A distant church clock had struck four when out of the crowd of passers-by two figures detached themselves and made straight for the corner-stone where old Levet was sitting, waiting patiently. A tall figure and a short one: two men, both dressed in black and wrapped in heavy capes against the cold. Levet shook himself out of his torpor. The taller of the two men helped him struggle to his feet, and then said:
"This is the Abbé Edgeworth, Charles. He was with His Majesty until the last."
"We'll go straight home," Levet responded simply. "It is cold here, and Monsieur l'Abbé is welcome."
Without another words the three men started to walk back through the town.
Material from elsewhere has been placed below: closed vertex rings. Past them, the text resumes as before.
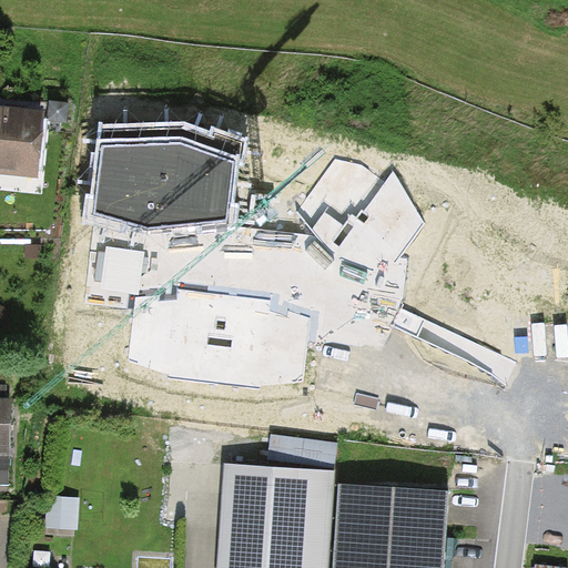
[(0,108),(0,173),(39,178),(46,112),(0,108)]
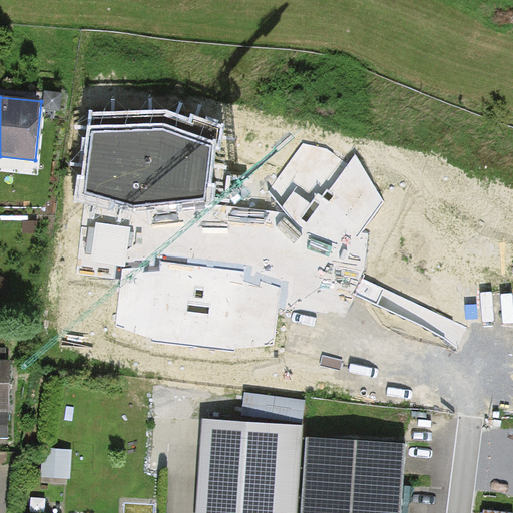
[(163,114),(93,117),(81,194),(137,209),(209,199),(217,132),(163,114)]
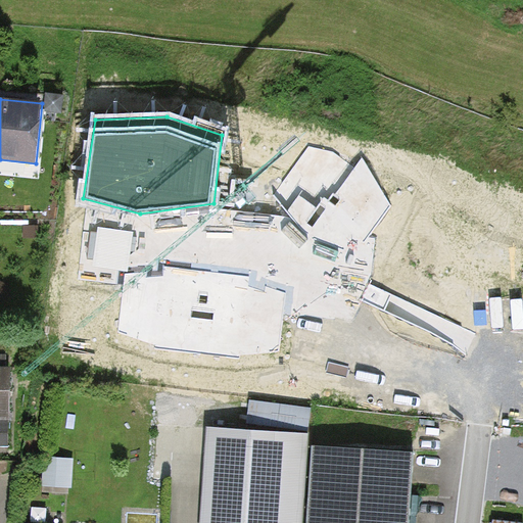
[(359,254),(393,207),(364,158),(308,147),(276,195),(310,236),(359,254)]
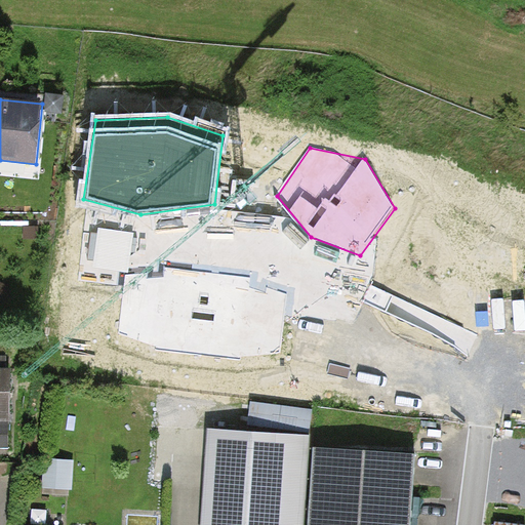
[(280,353),(287,295),(249,279),(166,270),(125,276),(119,334),(158,349),(241,360),(280,353)]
It was characteristic of Levet that he made no further comment, nor did he ask a question. He walked briskly, ahead of the other two, looking neither to right nor left. The priest appeared to be in a state of exhaustion; his tall friend held him tightly by the arm, to enable him to walk at all. At a distance of some hundred metres or so from his house old Levet came to a halt. He waited till the other came close to him, then he said simply:
"My wife is very ill. She knows nothing yet. Perhaps she guesses. But I must prepare her. Will you wait here?
It was quite dark now, and the fog very dense. Levet's shrunken figure was quickly lost to view.